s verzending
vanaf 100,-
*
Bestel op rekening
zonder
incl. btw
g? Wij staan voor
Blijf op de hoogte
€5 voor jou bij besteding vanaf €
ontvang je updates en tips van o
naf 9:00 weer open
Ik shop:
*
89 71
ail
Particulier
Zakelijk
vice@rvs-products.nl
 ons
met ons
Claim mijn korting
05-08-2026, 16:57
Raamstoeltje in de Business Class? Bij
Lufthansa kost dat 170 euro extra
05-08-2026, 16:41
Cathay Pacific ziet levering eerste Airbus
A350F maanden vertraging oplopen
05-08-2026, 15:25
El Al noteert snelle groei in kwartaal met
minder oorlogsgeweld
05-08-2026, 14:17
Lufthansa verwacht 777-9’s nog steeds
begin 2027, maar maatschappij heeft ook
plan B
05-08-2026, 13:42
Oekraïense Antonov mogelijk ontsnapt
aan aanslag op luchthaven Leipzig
...
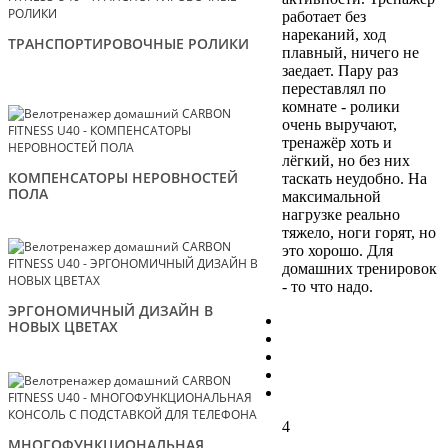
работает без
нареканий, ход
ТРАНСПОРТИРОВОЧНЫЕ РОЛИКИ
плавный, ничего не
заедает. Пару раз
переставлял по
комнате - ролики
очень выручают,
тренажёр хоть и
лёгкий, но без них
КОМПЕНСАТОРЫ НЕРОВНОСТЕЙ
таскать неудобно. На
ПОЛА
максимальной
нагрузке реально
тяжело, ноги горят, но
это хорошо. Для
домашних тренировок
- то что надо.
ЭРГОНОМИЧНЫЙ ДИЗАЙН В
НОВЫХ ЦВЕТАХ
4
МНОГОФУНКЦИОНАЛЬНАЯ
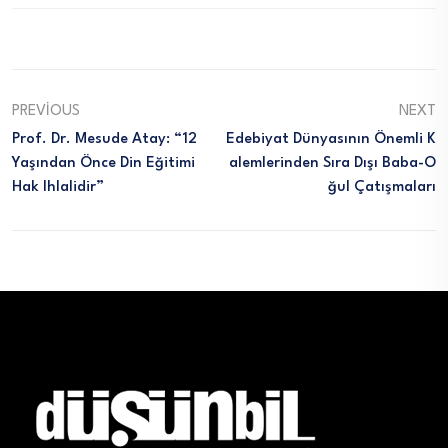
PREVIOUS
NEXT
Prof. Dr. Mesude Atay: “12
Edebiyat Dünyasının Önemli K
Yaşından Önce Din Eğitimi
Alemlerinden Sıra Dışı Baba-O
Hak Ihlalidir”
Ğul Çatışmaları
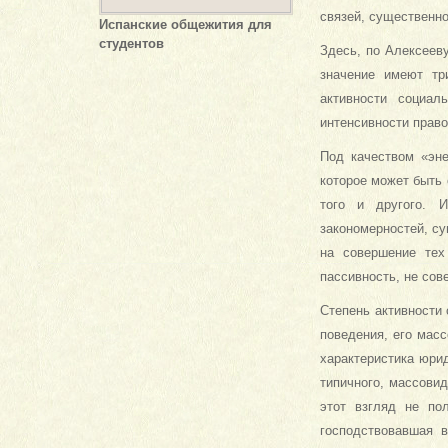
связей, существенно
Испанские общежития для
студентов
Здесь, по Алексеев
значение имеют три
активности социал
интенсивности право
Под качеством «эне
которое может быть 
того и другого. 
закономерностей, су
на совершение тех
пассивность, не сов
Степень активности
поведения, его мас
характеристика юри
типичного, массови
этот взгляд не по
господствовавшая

- YOUR OBJECTIVE
In the entries above, find the line with "на совершение тех" and the line with "господствовавшая", then set down exactly those two and every line between them, nothing else.

- OUTPUT FOR THIS TASK
на совершение тех
пассивность, не сов
Степень активности
поведения, его мас
характеристика юри
типичного, массови
этот взгляд не по
господствовавшая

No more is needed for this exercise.